Tomber sur le dos et se faire une bosse au ventre

(Delvau, 1867) : Se dit d’une jeune fille qui, comme Ève, a mordu dans la fatale pomme, et, comme elle, en a eu une indigestion de neuf mois.

(Rigaud, 1881) : Faire une chute amoureuse qui entraîne une grossesse.

(Virmaître, 1894) : Cela paraît être un fait extraordinaire ; pourtant rien n’est plus commun. C’est la secousse qui est cause de ce phénomène qui dure neuf mois (Argot du peuple).

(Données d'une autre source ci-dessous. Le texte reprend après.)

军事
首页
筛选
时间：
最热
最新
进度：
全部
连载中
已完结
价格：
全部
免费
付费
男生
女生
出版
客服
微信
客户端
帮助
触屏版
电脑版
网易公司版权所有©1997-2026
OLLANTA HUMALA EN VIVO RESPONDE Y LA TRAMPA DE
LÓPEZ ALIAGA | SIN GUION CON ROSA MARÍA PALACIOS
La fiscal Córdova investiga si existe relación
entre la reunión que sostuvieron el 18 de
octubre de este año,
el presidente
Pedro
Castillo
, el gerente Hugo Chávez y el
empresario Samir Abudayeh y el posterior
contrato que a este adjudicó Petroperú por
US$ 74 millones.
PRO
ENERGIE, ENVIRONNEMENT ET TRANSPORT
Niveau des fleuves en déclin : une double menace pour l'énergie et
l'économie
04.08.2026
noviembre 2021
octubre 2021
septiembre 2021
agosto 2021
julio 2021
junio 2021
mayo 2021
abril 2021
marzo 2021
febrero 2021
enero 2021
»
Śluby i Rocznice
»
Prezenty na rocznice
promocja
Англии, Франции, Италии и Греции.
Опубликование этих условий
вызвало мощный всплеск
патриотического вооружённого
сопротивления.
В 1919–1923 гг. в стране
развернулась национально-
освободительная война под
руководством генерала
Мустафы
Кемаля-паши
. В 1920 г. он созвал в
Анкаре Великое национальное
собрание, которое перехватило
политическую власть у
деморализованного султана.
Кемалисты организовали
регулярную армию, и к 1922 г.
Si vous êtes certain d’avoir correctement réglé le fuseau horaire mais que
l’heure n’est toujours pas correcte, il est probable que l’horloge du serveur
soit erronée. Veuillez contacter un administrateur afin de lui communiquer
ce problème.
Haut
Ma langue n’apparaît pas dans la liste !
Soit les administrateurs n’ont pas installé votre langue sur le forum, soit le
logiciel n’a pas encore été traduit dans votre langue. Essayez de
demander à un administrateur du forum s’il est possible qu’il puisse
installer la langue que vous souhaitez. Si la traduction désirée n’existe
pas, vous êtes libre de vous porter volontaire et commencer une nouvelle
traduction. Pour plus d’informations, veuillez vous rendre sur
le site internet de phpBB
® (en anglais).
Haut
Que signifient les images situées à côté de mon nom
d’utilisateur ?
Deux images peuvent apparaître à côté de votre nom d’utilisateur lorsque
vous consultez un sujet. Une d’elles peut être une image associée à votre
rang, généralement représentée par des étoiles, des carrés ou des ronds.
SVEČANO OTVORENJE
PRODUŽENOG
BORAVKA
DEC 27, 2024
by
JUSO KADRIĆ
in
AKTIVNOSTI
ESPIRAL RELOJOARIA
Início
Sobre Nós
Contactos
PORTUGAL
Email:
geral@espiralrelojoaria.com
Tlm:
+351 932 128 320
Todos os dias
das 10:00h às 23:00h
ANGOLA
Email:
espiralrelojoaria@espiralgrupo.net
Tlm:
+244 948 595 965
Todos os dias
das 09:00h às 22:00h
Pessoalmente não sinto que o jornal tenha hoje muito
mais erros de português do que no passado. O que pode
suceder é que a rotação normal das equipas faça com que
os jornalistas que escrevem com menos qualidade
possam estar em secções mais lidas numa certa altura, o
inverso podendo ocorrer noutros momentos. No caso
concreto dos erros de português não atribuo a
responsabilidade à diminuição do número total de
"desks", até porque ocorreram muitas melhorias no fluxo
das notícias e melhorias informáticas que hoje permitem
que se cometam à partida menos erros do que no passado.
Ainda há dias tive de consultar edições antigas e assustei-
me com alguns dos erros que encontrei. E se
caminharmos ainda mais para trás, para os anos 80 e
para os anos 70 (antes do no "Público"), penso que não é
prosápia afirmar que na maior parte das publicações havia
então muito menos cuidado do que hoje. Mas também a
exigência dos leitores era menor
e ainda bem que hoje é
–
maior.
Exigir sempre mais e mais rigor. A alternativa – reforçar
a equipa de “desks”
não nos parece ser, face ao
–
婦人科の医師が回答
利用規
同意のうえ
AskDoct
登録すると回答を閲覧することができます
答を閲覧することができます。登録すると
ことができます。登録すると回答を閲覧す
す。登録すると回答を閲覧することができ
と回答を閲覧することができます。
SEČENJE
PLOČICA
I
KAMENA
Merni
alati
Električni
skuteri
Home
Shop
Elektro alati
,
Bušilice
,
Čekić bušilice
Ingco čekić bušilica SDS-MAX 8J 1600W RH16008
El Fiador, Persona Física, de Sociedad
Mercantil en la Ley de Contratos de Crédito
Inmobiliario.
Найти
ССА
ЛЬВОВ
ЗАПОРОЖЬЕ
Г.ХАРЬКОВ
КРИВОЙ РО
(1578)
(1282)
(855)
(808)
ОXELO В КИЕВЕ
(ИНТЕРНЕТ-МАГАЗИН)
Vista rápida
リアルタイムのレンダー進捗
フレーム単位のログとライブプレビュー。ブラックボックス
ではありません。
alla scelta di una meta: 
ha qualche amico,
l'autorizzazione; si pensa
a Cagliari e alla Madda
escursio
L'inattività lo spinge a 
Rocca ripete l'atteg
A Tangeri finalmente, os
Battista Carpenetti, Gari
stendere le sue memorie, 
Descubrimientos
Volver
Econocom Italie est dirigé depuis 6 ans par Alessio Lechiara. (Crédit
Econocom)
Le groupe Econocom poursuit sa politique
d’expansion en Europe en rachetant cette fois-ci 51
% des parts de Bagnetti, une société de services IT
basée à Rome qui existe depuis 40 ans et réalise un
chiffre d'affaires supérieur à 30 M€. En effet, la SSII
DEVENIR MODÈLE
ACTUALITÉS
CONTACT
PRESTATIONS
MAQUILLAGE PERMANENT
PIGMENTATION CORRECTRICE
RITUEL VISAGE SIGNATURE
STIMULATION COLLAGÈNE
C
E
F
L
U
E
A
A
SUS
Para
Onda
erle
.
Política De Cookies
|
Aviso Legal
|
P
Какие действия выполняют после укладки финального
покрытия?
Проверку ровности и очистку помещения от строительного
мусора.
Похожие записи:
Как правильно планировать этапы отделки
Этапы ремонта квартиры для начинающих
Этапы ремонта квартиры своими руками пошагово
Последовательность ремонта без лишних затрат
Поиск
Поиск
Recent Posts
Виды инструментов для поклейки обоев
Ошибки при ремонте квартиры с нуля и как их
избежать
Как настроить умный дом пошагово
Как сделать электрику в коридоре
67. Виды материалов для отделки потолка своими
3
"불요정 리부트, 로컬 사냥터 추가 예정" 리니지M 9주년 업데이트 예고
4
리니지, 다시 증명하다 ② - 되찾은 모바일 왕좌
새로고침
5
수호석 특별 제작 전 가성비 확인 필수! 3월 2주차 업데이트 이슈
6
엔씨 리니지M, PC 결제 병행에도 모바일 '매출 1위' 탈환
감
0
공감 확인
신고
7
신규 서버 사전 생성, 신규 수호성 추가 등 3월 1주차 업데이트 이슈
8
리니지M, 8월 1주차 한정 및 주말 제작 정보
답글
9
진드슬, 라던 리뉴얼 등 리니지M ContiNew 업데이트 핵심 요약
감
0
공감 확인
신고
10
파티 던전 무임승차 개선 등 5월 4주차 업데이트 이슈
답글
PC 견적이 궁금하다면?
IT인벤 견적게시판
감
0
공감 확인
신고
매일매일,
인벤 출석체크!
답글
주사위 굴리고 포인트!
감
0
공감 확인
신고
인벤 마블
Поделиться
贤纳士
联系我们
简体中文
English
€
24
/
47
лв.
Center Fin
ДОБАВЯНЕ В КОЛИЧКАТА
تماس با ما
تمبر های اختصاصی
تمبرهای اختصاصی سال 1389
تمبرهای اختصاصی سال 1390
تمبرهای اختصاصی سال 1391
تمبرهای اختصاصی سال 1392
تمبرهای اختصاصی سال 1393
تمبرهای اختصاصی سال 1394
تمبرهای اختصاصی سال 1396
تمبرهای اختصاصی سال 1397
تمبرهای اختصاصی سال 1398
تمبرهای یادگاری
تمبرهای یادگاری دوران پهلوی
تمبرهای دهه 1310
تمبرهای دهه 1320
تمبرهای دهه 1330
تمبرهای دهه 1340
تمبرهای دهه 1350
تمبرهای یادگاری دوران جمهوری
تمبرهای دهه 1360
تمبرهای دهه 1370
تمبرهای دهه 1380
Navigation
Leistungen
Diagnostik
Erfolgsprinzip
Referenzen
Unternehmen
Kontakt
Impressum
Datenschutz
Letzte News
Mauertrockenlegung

Tomber sur un coup de poing

(Delvau, 1867) : Recevoir un coup de poing sur le visage et mettre les avaries qui en résultent sur le compte d’une chute.

Tomber une bouteille

(Delvau, 1867) : La vider, la boire.

Y tombera du boudin grillé

(Virmaître, 1894) : Vieille formule qui veut dire c’est impossible. Elle est due à Achille, un acteur du petit Lazzari. Un acteur du théâtre des Folies-Dramatiques se vantait d’avoir un talent énorme.
— Quand il dégottera Frederick Lemaître, dit Achille, y tombera du boudin grillé.
C’est-à-dire jamais (Argot du peuple). N.

Zinc (tomber un)

(Rigaud, 1881) : Prendre un verre de vin ou de liqueur sur le comptoir du marchand de vin. Mot à mot : avoir raison d’une consommation servie sur le comptoir de zinc.